Dünyanın en güç işidir kıskanç bir adamın iyileştirilmesi. Bu ağır duygu, hiçbir yere gidemeyen insanlarda neşet eder genellikle. Sunulan fırsatlardan yararlanır ama kendine başka yollar arar. Bu yüzden hep rahatsızdır, hep mütereddit ve ikirciklidir. Sorsan gerekçesi vardır elbet; yollar korunaksızdır örneğin. Tehlikeye gebedir.
Ama gerçekte risk almaktan korkmuştur. Ona kendisine arka çıkanların gazıyla pozisyonlanmak daha konforlu gelmiştir.
Muğlak bir anlatım olduysa daha açalım.
Ortaya çıkabileceği varsayılan bir liderlik boşluğu hesap edilerek yeni bir paradigma beklentisinin kimilerini çok heyecanlandırdığı görülüyor. Hesaplanan adımlar tek tek atılıyor. Provokasyonlar, yurt dışında itibarsızlaştırma ve sürekli saldırı. Henüz yerin altındalar. Sinsiliklerinin sebebi bu. Dünkü Yüce Divan tuzağında hafifçe güneşi gördüler ama tekrar kafalarını içeriye soktular ışıkla kavrulan zombiler gibi.
Kim bunlar? Cemaat desen değil. Bir çeşit Muhafazakâr ama başka türlü. Bildiğim sadece şu; Batı'dan onaylı oldukları.
Yakından bakıldığında Batı'nın Tanzimat'tan bu yana şırınga ettiği ve "Moderniteyi simgeleyen tüm işaretleri" onlarda da görebiliriz. Yüksek yöneticilerin yapmacıklı ağızları, teknik bilgiler, yabancı diller ve Batılı değerler. Smokin giyip papyon da takarlar, kadeh de kaldırırlar, sorun değil. Bazı klişeleri vardır. Misal, geçmiş vesayet rejimleriyle hesapları kapatmaktan yanadırlar, alacak hanesi boş kalsa da. Cemaatçi yargıca, nedamet getirmiş "din adamı"na, merkez medya patronuna, kimi resmî erkâna; kısaca iktidarı hedefleyen, ona darbe üstüne darbe yapan tüm odaklara karşı merhametlidirler. Eski düzenin yerleşik yapılarından aldıkları onayla ve "mesafeli" duruşlarıyla, belli bir rasyonaliteyi tutturduklarına inanmamızı beklerler.

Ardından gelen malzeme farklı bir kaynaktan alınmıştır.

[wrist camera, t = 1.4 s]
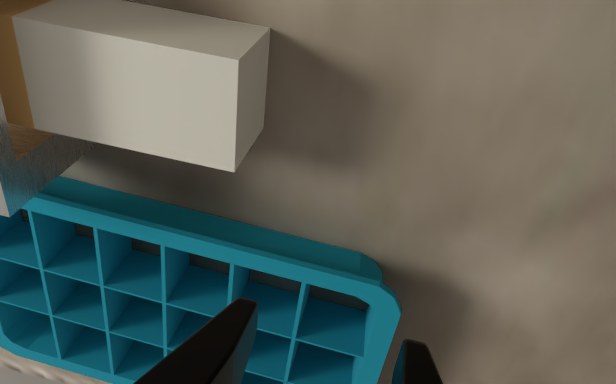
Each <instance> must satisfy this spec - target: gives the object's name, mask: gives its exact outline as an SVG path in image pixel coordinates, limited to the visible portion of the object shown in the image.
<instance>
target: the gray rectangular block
mask: <svg viewBox="0 0 616 384" xmlns="http://www.w3.org/2000/svg"><path fill="white" fill-rule="evenodd" d="M94 146H95V142H93V141H88V140H83V139H79V138H74V137H70V136H65V135H61V134H56V133H52V132H47V131H42V130H38V129H33V128H29V127H24V126H20V125H15V124H11V123H7V120H6V116H5V111H4V107H3V103H2V99H1V95H0V215H2V216H6V217H11V216H12V215H13V214H14V213H15V212H17V211H18V210H19V209H20V208H21V207H23V206H24V205H25V204H26V203H27V202H29V201H30V200H31V199H32V198H33V197H34V196H36V195H37V194H38V193H39V192H40V191H42V190H43V189H44V188H45V187H46V186H47V185H49V184H50V183H51V182H52V181H53V180H55V179H56V178H57V177H58V176H59V175H60V174H62V173H63V172H64V171H65V170H66V169H68V168H69V167H70V166H71V165H72V164H74V163H75V162H76V161H77V160H78V159H79V158H81V157H82V156H83V155H84V154H85V153H87V152H88V151H89V150H90V149H91V148H92V147H94Z"/></svg>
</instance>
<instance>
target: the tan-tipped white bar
mask: <svg viewBox="0 0 616 384" xmlns="http://www.w3.org/2000/svg"><path fill="white" fill-rule="evenodd" d="M270 30H271V28H270V27H265V26H259V25H254V24H249V23H243V22H238V21H232V20H227V19H221V18H216V17H210V16H205V15H200V14H194V13H189V12H183V11H178V10H172V9H167V8H161V7H156V6H151V5H145V4H140V3H134V2H129V1H123V0H0V95H1V99H2V103H3V107H4V111H5V116H6V120H7V123H11V124H15V125H20V126H24V127H29V128H33V129H38V130H42V131H47V132H52V133H56V134H61V135H65V136H70V137H74V138H79V139H83V140H88V141H93V142H97V143H102V144H106V145H111V146H115V147H120V148H125V149H129V150H134V151H138V152H143V153H147V154H152V155H156V156H161V157H166V158H170V159H175V160H179V161H184V162H188V163H193V164H197V165H202V166H207V167H211V168H216V169H220V170H225V171H229V172H235V171H236V169H237V168H238V166H239V165H240V163H241V162H242V160H243V159H244V157H245V156H246V154H247V153H248V151H249V150H250V148H251V147H252V145H253V144H254V142H255V141H256V139H257V137H258V136H259V134H260V133H261V131H262V130H263V128H264V115H265V100H266V86H267V72H268V58H269V44H270Z"/></svg>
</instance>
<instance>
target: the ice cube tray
mask: <svg viewBox="0 0 616 384" xmlns="http://www.w3.org/2000/svg"><path fill="white" fill-rule="evenodd" d="M21 209H25V210H27V211H28V216H29V221H30V222H28V221H24V220H22V216H21V212H20V209H19V210H18V211H17V212H15V213H14V214H13V215H12V216H11V217H6V216H2V215H0V346H1V347H3V348H4V349H6V350H8V351H10V352H12V353H13V354H15V355H18V356H21V357H24V358H28V359H31V360H35V361H38V362H41V363H45V364H48V365H51V366H55V367H58V368H62V369H65V370H68V371H72V372H75V373H79V374H82V375H85V376H89V377H92V378H96V379H99V380H102V381H106V382H109V383H113V384H133V383H134V382H136V381H137V380H138V379H139V378H140V377H142V376H143V375H144V374H145V373H146V372H148V371H149V370H150V369H151V368H153V367H154V366H155V365H156V364H157V363H159V362H160V361H161V360H162V359H163V358H165V357H166V356H167V355H168V354H170V353H171V352H172V351H173V350H174V349H176V348H177V347H178V346H179V345H180V344H182V343H183V342H184V341H185V340H187V339H188V338H189V337H190V336H191V335H193V334H194V333H195V332H196V331H197V330H199V329H200V328H201V327H202V326H204V325H205V324H206V323H207V322H208V321H210V320H211V319H212V318H213V317H214V316H216V315H217V314H218V313H219V312H221V311H222V310H223V309H224V308H225V307H227V306H228V305H229V304H230V303H231V302H233V301H234V300H235V299H237V298H240V297H241V298H246V299H250V300H254V301H256V302H257V303H258V306H259V308H258V321H257V331H256V337H255V340H254V344H253V347H252V350H251V353H250V356H249V359H248V362H247V366H246V369H245V372H244V375H243V378H242V381H241V384H377V382H378V379H379V376H380V373H381V370H382V367H383V365H384V362H385V359H386V356H387V353H388V350H389V347H390V345H391V342H392V339H393V336H394V333H395V330H396V327H397V325H398V322H399V319H400V316H401V310H402V309H401V306H400V304H399V301H398V299H397V296H396V294H395V292H393V291H392V290H391V289H390V288H388V287H387V286H386V285H384V284H383V273H382V271H381V270H380V268H379V266H378V265H377V263H376V262H375V261H374V260H372V259H370V258H369V257H367V256H365V255H364V254H362V253H359V252H355V251H351V250H347V249H343V248H340V247H336V246H332V245H328V244H324V243H320V242H316V241H312V240H308V239H304V238H300V237H296V236H292V235H288V234H285V233H281V232H277V231H273V230H269V229H265V228H261V227H257V226H253V225H249V224H245V223H241V222H237V221H233V220H230V219H226V218H222V217H218V216H214V215H210V214H206V213H202V212H198V211H194V210H190V209H186V208H182V207H178V206H175V205H171V204H167V203H163V202H159V201H155V200H151V199H147V198H143V197H139V196H135V195H131V194H127V193H124V192H120V191H116V190H112V189H108V188H104V187H100V186H96V185H92V184H88V183H84V182H80V181H76V180H72V179H69V178H65V177H61V176H58V177H57V178H56V179H55V180H53V181H52V182H51V183H50V184H49V185H47V186H46V187H45V188H44V189H43V190H42V191H40V192H39V193H38V194H37V195H36V196H34V197H33V198H32V199H31V200H30V201H29V202H27V203H26V204H25V205H24V206H23V207H21ZM75 223H78V224H82V225H86V226H90V227H93V232H94V239H92V238H88V237H84V236H81V235H77V234H76V229H75ZM131 237H132V238H135V239H139V240H143V241H147V242H151V243H154V244H158V245H161V257H159V256H156V255H152V254H148V253H144V252H141V251H137V250H133V249H132V238H131ZM190 253H192V254H196V255H200V256H204V257H208V258H211V259H215V260H219V261H223V262H227V263H230V271H229V275H227V274H223V273H219V272H216V271H212V270H208V269H204V268H201V267H197V266H193V265H190ZM249 269H253V270H257V271H261V272H265V273H269V274H272V275H276V276H280V277H284V278H288V279H291V280H295V281H299V282H302V283H301V289H300V294H298V293H295V292H291V291H287V290H283V289H280V288H276V287H272V286H268V285H265V284H261V283H257V282H253V281H250V280H248V279H249ZM311 285H314V286H318V287H322V288H326V289H329V290H333V291H337V292H341V293H345V294H348V295H352V296H356V297H357V298H359V299H361V300H363V301H364V302H366V303H368V306H367V310H366V311H362V310H358V309H355V308H351V307H347V306H343V305H340V304H336V303H332V302H328V301H325V300H321V299H317V298H313V297H310V296H309V292H310V287H311Z"/></svg>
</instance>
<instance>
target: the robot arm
mask: <svg viewBox="0 0 616 384" xmlns="http://www.w3.org/2000/svg"><path fill="white" fill-rule="evenodd" d="M258 308H259V306H258V303H257V302H256V301H254V300H250V299H246V298H241V297H240V298H237V299H235V300H234V301H233V302H231V303H230V304H229V305H228V306H227V307H225V308H224V309H223V310H222V311H221V312H219V313H218V314H217V315H216V316H214V317H213V318H212V319H211V320H210V321H208V322H207V323H206V324H205V325H204V326H202V327H201V328H200V329H199V330H197V331H196V332H195V333H194V334H193V335H191V336H190V337H189V338H188V339H187V340H185V341H184V342H183V343H182V344H180V345H179V346H178V347H177V348H176V349H174V350H173V351H172V352H171V353H170V354H168V355H167V356H166V357H165V358H163V359H162V360H161V361H160V362H159V363H157V364H156V365H155V366H154V367H153V368H151V369H150V370H149V371H148V372H146V373H145V374H144V375H143V376H142V377H140V378H139V379H138V380H137V381H136V382H134V383H133V384H241V381H242V378H243V375H244V372H245V369H246V366H247V362H248V359H249V356H250V353H251V350H252V347H253V344H254V340H255V337H256V331H257V321H258ZM392 384H443V382H442V380H441V378H440V375H439V373H438V370H437V368H436V366H435V363H434V361H433V358H432V356H431V354H430V351H429V349H428V347H427V345H426V344H425V343H422V342H418V341H414V340H410V339H405V340H404V341H403V343H402V346H401V349H400V352H399V356H398V359H397V362H396V365H395V368H394V373H393V378H392Z"/></svg>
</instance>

Ünlü Fransız düşünür Jean Baudrillard (Jan Bodriyar)(*) Avrupalılarla Amerikalılar arasındaki temel farkı şöyle anlatır:
"Amerikalı, fikirlerinden yola çıkıp gerçeklik üretir, Avrupalı ise gerçekliği fikirlere ya da ideolojilere dönüştürür."
Peki, yukarıda tanımlamaya çalıştığımız Kadro Hareketi, sürekli değişen ve üstelik kendilerine ait olmayan bir gerçeklikle karşı karşıya kaldığında ne yapacaktır?
Hiç. Onlara söylenecektir ne yapacakları.
Şimdi az çok portresini çizdiğimiz bu oluşumun olası liderini de tanıyalım.
Hani, bazı insanlar kendi söylemlerinde aşırı kibardır ve en soylu düşüncelere sahipmiş gibi davranırlar ya, bu da öyle. Yukarıda da çıtlattım. Bir türlü temizlenmemiş ergen gırtlağı sesiyle konuşurken matematiksel dikkatiyle ideal insan portresi çizmek ister. Eski Fransa'da Honnête Homme (Onet Om) diye bir tanım vardı; kültürlü, bilgiçlik taslamayan, davranışlarında da hoş ve seçkin görünen, sözünün eri, örnek insanlar için kullanılırdı. Mevzumuzun kahramanı, yapay ve nafile bir çabayla bu tarifin içini doldurmaya çalışmaktadır ödeten beri. Ama öylesine sahicilikten uzaktır ki altı delik bir su testisi gibidir. Doldurdukça boşalır.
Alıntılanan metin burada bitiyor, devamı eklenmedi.